Todd taught himself to screen print his junior year by watching a VHS tape from his UMW apartment on William Street. The shirts became popular and the business was featured in a 2005 story in The Bullet student newspaper (now The Blue & Gray Press).

The shirt business played a role in Daniel Curran’s decision to come to UMW.

“I sent a personal note to the admissions office about how I was already part of the UMW community, with The Bullet article attached,” he said. “I’m not sure if the letter helped my chances of getting in, but later that year, I was a UMW student.”

Both Curran brothers said playing on the UMW ultimate team was a big part of their college experience. Bartenstein also played for the team; Dan Lee played rugby.

Omnicab fizzled after Todd graduated, but years later, he was in the middle of a job search when he found his old screen-printing press and started making shirts again. In 2009, within a year of taking the business full time, he was hiring employees and expanding into rental space.

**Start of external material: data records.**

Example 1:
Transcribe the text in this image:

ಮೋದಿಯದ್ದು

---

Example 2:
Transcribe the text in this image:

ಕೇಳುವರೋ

Lee reconnected with Curran in 2016 when he was searching for uniforms for his recreational soccer team. Soon after he learned about the company, he was leading the sales team.

With connections to most of the professional ultimate world, the team members have come a long way since their UMW days.

But, Daniel Curran said, all that success can be traced back to fun memories of playing ultimate on Ball Circle.